Saturday, October 15, 2011

Imam B Prasodjo: Harus Dibantu Pasukan Khusus

Media Indonesia - (7/2/2000)

UNTUK mencermati apa yang tengah terjadi di Ambon-Maluku dan efektivitas darurat sipil dalam menghentikan konflik bernuansa SARA, Doddi AF dari Media mewawancarai sosiolog dari Universitas Indonesia, Imam B Prasodjo. Berikut petikannya.

Bagaimana sesungguhnya tipikal masyarakat Maluku sehingga mereka terus bertikai?
Secara rinci saya tidak tahu, perlu studi pemahaman yang mendalam. Masyarakat Maluku secara sepintas sekarang ini telah tersekat-sekat, terbelah oleh fragmentasi keagamaan salah satunya. Dinding penyekat itu sudah begitu tebal. Sehingga tidak ada saluran-saluran sosial atau sociotrans yang bisa menghubungkan mereka untuk saling percaya. Kalaupun ada, sangat rendah. Hal ini terjadi karena konflik yang berlarut-larut dan tidak terselesaikan. Itu tidak saja menebalkan dinding-dinding penyekat, tapi sekarang ini menciptakan kobaran dendam yang begitu tinggi untuk saling melumatkan. Seperti itu masyarakat Maluku sekarang.

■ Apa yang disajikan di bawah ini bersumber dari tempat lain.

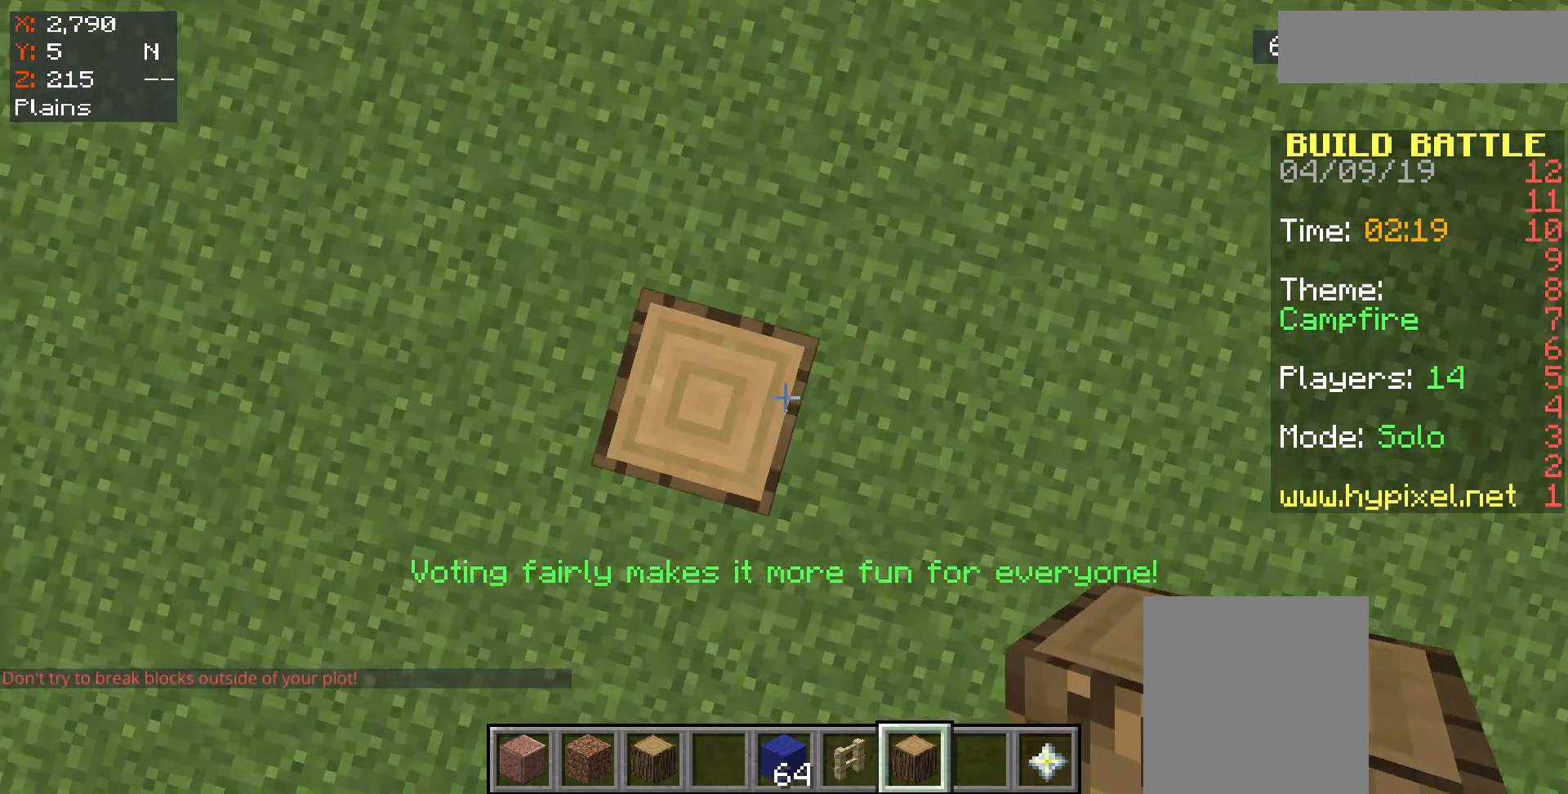
{"keys": [], "mouse": ["left"], "events": [[283, "a", "up"], [433, "mouse_left", "down"]]}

Jika demikian adanya, selain tidak bisa meredam, pemimpin agama bisa jadi ikut memperluas konflik, misalnya dengan adanya laskar-laskar sipil yang dikoordinasi?
Harus kita pahami bahwa pada saat-saat seperti ini, saya sendiri tidak tahu persis mengapa konflik itu bisa berkepanjangan seperti ini. Tentu ada satu doktrin yang dibungkus, baik itu oleh keyakinan keagamaan atau yang lainnya. Doktrin itu memberikan legitimasi yang kuat bahwa satu pembunuhan atau pelumatan massal, itu sah dilakukan. Kita harus ingat, ada proses aksi dan reaksi. Nah, yang dari kalangan muslim menganggap bahwa kerusuhan terjadi karena mereka diserang lebih dulu dan korbannya cukup banyak. Sementara tidak semua orang Kristen terlibat dalam penyerangan. Tapi karena penyerangan yang terjadi dibalas dengan penyerangan lagi, yang tidak terlibat menyerang bisa menjadi korban, lalu balas menyerang. Nah, konflik kian melebar. Dalam situasi seperti ini, harusnya pencegahan awal dilakukan dengan melokalisasi orang-orang yang menjadi pelaku tindak kekerasan. Tapi itu tidak dilakukan pemerintah. Akhirnya, makin melebar.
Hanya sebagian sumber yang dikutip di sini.